We paid for 1/2 of my two daughters’ college educations (their father (my ex) paid for the other 1/2). I have two more kids that need to get through college and, of course, my husband and I want them to have the same head start. However, the cost of those 8 years will seriously impede our retirement funding…
We will have to see what exactly we will be able to do to help, but it was nice to hear another opinion on the subject…
Love this post and I totally agree! I don’t know why it’s my job to pay for my son’s education – he’ll be an adult and he needs to make his own decisions about what he is and isn’t willing to do. My parents helped me out during my first year, but after that I was on my own. And while I gripe and moan about my student loan debt all the time, it was MY education so I needed to pay for it!
Thanks for sharing Ashley,
Saving for education is important. My Parents put all there life savings to educate us. I have seen that these days parents do plan for education funds a lot earlier. That is good. Thanks for sharing about 529
Thanks for the comments. I was worried about backlash by saying I have no intention of paying for my kid’s college. Eek. Obviously it’s a personal decision but if you can’t do it you can’t do it. I feel strongly that retirement savings is more important.
And sorry for the weird formatting. It’s fixed now. Double thanks for getting through an article with no paragraphs! 🙂
My parents did not pay for my education either, and I don’t think they’re “the worst parents in the world!” I wish they would have helped me out, sure 😉 but they didn’t. Anyway, I do hope to be able to help my kids out as long as it’s a school I approve of. My husband’s parents paid for his and his siblings’ educations. They told them they could go anywhere they wanted and do anything they wanted with no regard for their grades being kept or what they chose to study. My husband picked a good 4-year college, but his brothers both picked trade colleges, got bad grades, and eventually dropped out, having wasted tens of thousands of dollars. I’m hoping to find a balance between my parents not paying a cent and my husband’s parents who paid tens of thousands and only got a good education for 1/3 of their children. College is expensive. My kids better get good grades and try their hardest. And they better work at least part-time WHILE in school to pay for their own partying expenses (I’m a realist) and their living expenses. I will pay for the dorm, NOT a party apartment with their friends. Thanks for breaking down the different options available today.
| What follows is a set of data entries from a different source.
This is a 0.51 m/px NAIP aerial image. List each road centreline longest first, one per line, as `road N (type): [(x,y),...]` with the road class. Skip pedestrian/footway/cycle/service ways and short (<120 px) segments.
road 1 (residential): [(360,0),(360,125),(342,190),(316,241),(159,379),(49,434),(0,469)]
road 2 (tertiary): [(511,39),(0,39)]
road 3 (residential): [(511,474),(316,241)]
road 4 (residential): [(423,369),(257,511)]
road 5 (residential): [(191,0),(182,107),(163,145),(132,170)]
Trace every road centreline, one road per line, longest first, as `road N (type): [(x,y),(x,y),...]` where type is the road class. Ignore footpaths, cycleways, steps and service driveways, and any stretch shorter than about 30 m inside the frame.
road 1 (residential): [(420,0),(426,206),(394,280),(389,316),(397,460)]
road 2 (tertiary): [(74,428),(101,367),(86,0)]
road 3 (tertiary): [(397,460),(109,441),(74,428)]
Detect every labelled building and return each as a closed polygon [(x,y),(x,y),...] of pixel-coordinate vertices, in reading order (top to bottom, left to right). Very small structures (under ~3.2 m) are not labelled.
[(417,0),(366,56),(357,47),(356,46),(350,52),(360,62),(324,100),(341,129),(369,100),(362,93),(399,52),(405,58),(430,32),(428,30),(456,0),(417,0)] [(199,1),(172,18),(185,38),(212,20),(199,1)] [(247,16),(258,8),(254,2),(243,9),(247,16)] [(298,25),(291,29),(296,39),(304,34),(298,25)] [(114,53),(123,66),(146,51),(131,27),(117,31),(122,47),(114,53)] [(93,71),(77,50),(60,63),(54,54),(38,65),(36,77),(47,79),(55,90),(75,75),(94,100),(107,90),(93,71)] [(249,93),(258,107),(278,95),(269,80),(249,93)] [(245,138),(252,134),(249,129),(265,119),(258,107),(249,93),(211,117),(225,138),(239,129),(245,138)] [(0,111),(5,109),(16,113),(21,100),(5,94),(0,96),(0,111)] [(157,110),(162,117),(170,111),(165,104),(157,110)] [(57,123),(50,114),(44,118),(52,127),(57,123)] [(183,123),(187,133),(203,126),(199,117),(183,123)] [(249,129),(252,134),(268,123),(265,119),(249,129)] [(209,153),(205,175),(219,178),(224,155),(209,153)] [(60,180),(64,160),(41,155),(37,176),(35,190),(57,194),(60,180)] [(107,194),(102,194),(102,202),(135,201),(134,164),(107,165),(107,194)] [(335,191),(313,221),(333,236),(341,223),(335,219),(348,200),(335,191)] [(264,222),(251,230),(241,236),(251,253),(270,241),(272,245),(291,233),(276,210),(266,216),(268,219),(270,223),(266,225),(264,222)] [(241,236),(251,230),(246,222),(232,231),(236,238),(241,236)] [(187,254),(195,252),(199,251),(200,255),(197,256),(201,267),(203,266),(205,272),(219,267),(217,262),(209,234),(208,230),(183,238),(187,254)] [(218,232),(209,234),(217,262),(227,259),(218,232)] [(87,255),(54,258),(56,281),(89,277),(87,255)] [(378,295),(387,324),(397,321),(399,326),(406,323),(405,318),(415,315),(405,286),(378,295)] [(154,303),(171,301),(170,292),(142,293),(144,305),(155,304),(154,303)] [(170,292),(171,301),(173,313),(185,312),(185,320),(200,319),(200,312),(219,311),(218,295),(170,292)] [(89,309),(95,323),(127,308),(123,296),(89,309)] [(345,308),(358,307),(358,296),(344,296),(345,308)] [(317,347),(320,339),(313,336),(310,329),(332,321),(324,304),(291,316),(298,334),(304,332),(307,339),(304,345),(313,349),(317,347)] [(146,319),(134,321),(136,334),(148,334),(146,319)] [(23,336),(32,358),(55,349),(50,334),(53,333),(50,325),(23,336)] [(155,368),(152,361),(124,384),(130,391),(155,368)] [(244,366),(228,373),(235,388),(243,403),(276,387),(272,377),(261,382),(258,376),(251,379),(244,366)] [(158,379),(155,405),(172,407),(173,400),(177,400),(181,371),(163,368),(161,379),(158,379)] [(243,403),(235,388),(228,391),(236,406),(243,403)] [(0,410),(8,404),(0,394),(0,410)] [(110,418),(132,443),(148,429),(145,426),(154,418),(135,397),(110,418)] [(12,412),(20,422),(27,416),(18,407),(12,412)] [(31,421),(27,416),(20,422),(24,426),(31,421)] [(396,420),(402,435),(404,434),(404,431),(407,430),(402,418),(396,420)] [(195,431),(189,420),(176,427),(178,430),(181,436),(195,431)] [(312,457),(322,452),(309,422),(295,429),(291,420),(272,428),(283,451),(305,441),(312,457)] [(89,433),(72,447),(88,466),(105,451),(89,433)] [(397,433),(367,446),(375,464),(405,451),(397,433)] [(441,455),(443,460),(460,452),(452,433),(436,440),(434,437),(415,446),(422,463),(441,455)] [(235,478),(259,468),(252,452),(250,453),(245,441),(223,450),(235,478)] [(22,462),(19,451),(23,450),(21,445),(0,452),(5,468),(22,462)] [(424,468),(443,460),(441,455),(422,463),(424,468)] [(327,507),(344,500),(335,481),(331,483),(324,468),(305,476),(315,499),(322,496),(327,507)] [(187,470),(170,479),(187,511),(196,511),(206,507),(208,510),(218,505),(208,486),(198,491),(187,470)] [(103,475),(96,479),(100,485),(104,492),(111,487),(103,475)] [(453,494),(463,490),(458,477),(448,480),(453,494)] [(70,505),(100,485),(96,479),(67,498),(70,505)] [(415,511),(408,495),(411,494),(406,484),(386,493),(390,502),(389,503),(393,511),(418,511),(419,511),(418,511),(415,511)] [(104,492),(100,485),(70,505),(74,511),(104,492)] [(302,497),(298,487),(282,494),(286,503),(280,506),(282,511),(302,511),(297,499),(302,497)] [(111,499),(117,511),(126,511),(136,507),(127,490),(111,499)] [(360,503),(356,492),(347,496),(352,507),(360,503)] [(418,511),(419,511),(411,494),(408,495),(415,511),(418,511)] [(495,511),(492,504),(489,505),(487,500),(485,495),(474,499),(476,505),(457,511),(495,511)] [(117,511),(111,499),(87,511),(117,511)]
My parents weren’t in a situation to really help with tuition expenses for my brother and I, but my grandparents were, and I’m very thankful that they helped set me up to start life as an adult without a buttload of debt.
That said, I’m not sure that I’ll pay it forward to my kids. I might save some money, but I think that being on the hook for it might help them mature.
Not to mention those of us that have student loans ourselves as parents. When our kids are in school the choice between paying our own loans versus paying for their school is difficult. Both of my kids are able to live at home and attend the local community college and take the first two years of school on me, books and all. After that I simply can’t help them, as I have loans and so does my wife. I cannot take any more via the PLUS loan system with a 2 year old that we adopted.
The guilt that parents go thru is real, we all want to provide everything we can, and maybe that has inhibited my kids to an extent. They are both emotionally behind their peers by a few years as a result of the dependence. They are both relatively fragile and need the life experience of earning it for themselves before I am left with 30 year olds watching directv in my house and working part time.
Sorry but you have to take care of yourself too that is compassionate to others, they will thank you later for not having to take care of you. Passing that along to our kids is a gift. So do what you CAN within reason I say, but don’t do it all and don’t be a hardass to the extreme either. Find the middle way that’s reasonable for YOU and don’t budge when the silent treatments and pouting begins.